Gesù, infatti, spiega: “Chi è più grande, chi sta a tavola o chi serve? Non è forse colui che sta a tavola? Eppure io sto in mezzo a voi come uno che serve”. Ecco ciò che contraddistingue il nostro Dio, ecco ciò che deve contraddistinguere la vita dei discepoli: abbassarsi, umiliarsi per servire a amare. Non si tratta di essere servili, ma servi. È facile essere servili, soprattutto di fronte a chi crediamo superiore a noi. Ben altra cosa è servire. Si tratta di vivere un amore senza misure, che sa andare incontro agli altri, perdonare, aiutare, avere pietà e compassione. Noi viviamo in un mondo rassegnato, che mette troppe misure all’amore, in cui sembra impossibile amarsi, amare soprattutto i diversi, quelli di un altro popolo, di un’altra etnia, o semplicemente anche di un’altra idea o di un altro carattere. Da qui nascono e si moltiplicano gli odi, le inimicizie, persino le guerre. I cristiani, cari fratelli, non possono accettare la logica dei maestri e dei padroni, che si impongono con la forza sugli altri, e tanto meno la logica della spada. Gesù ce ne ha dato un chiaro esempio durante la sua passione. Purtroppo l’incapacità ad amare, a umiliarsi, ad abbassarsi, contraddistingue spesso anche la nostra vita. Ma noi non abbiamo altra legge, quella dell’amore per tutti a partire dai più deboli, come amava dire Papa Giovanni.

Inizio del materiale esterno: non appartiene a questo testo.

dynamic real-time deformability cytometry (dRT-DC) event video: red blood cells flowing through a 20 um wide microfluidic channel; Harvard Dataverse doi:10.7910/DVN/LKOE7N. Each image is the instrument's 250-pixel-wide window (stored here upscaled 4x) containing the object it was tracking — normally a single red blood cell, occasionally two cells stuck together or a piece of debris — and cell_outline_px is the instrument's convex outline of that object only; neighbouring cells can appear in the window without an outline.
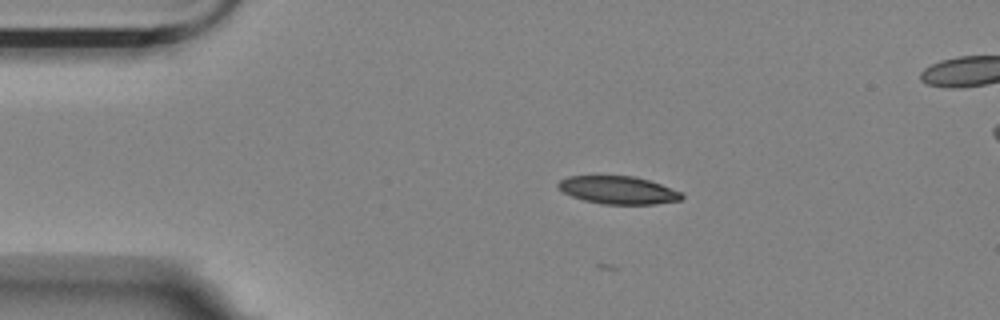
{"species": "Egyptian fruit bat (a non-hibernating species)", "species_latin": "Rousettus aegyptiacus", "temperature_condition": "room temperature", "stored_images_in_passage": 8, "camera_frame_rate_fps": 3000, "um_per_image_px": 0.085, "animal": {"sex": "female"}, "frame": {"image": 1, "passage_image": 2, "time_ms": 0.333, "image_size_px": [1000, 320], "cell_outline_px": [[684, 196], [680, 200], [656, 204], [600, 204], [584, 200], [572, 196], [564, 192], [556, 184], [560, 180], [568, 176], [636, 176], [660, 184], [680, 192]], "centroid_in_image_um": [52.53, 16.16], "position_along_channel_um": 32.5, "area_um2": 19.88}}
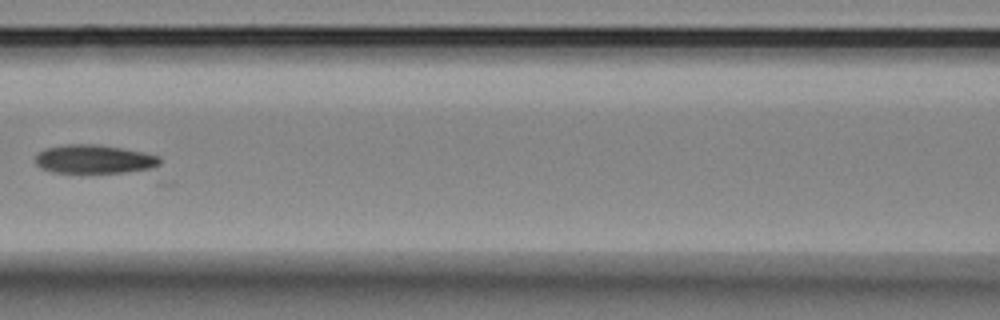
{"frame": {"image": 2, "passage_image": 6, "time_ms": 1.667, "image_size_px": [1000, 320], "cell_outline_px": [[160, 164], [152, 172], [88, 176], [52, 172], [40, 168], [36, 164], [36, 152], [44, 148], [68, 144], [96, 144], [144, 152], [160, 156]], "centroid_in_image_um": [8.09, 13.62], "position_along_channel_um": 158.5, "area_um2": 22.72}}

Questo significa la lavanda dei piedi. E’ l’ultima grande lezione di Gesù da vivo: “Sapete ciò che vi ho fatto? – dice alla fine della lavanda – Voi mi chiamate Maestro e Signore, e dite bene, perché lo sono. Se dunque io, il Signore e il Maestro, ho lavato i vostri piedi, anche voi dovete lavarvi i piedi gli uni gli altri. Vi ho dato l’esempio perché come ho fatto io, facciate anche voi”. Il mondo educa a stare in piedi ed esorta tutti a restarci, ossia ciascuno a difendere se stesso. Il Vangelo del Giovedì Santo esorta i discepoli a chinarsi e a lavarsi i piedi gli uni gli altri. E’ un comando nuovo. Non lo troviamo nelle tradizioni umane, tutte solidamente contrarie. Tale comando viene da Dio; ed è un grande dono che questa sera ci vien fatto.

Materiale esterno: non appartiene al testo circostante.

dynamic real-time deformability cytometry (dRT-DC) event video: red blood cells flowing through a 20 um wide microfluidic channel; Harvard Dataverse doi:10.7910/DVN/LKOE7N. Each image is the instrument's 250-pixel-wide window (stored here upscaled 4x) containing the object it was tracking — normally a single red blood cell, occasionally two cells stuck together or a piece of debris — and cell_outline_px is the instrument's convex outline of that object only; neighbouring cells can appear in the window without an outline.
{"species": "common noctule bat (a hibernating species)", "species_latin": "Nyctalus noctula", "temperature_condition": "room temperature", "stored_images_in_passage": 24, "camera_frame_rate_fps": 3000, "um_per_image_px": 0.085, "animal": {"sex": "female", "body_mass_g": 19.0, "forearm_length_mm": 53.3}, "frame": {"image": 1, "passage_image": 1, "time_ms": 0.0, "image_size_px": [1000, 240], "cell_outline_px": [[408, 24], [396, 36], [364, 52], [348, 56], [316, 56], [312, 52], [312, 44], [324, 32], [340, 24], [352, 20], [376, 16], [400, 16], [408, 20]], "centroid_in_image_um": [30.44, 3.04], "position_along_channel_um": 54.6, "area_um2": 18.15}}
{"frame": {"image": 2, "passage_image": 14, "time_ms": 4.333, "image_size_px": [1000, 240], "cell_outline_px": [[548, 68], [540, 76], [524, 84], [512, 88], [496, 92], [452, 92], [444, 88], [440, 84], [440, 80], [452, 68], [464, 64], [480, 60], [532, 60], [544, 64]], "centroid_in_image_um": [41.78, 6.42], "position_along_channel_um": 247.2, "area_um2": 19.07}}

Nella santa Liturgia di questa sera la lavanda dei piedi è solo un segno, una indicazione della via da seguire: lavarci i piedi gli uni gli altri significa essere attenti anzitutto ai più deboli, ai malati, agli anziani, ai carcerati, ai più poveri, ai più indifesi. Il Giovedì Santo ci insegna come vivere e da dove iniziare a vivere: la vita vera non è quella di pensare a sé, ma piegarsi verso i fratelli e le sorelle, iniziando dai più deboli. E’ una via che viene dal cielo, eppure è la via più umana che possiamo desiderare. Tutti, infatti, abbiamo bisogno di amicizia, di affetto, di comprensione, di accoglienza, di aiuto. Tutti abbiamo bisogno di qualcuno che si chini verso di noi, come anche noi di chinarci verso i fratelli e le sorelle. Il Giovedì Santo, è davvero un giorno umano: è il giorno dell’amore di Gesù che scende in basso, sino ai piedi dei suoi amici. E tutti sono suoi amici, anche chi sta per tradirlo. Per Gesù nessuno è nemico, tutto per lui è amore. Lavare i piedi non è solo un gesto, è un modo di vivere. 


Al termine della Liturgia


Terminata la cena, Gesù si incammina verso l’orto degli ulivi. Da questo momento non solo si inginocchia sino ai piedi dei discepoli, scende ancora più in basso, se è possibile, per dimostrare il suo amore. Nell’orto degli ulivi si inginocchia ancora, anzi si stende a terra e suda sangue, per il dolore e l’angoscia. Lasciamoci coinvolgere almeno un poco da quest’uomo che ci ama di un amore mai visto sulla terra. E mentre ci fermiamo davanti al “sepolcro”, diciamogli il nostro affetto e la nostra amicizia. Quanto sono amare quelle parole che disse ai tre che stavano con lui nell’orto: “Così non siete stati capaci di vegliare un’ora sola con me?” Oggi, più che noi, è il Signore ad aver bisogno di compagnia e  di affetto. Ascoltiamo la sua implorazione: “L’anima mia è triste sino alla morte; restate qui e vegliate con me”. Chiniamoci su di lui e non facciamogli mancare la consolazione della nostra vicinanza. Signore, in quest’ora, non ti daremo il bacio di Giuda, ma come poveri peccatori ci chiniamo ai tuoi piedi e, imitando la Maddalena, continuiamo a baciarli con affetto.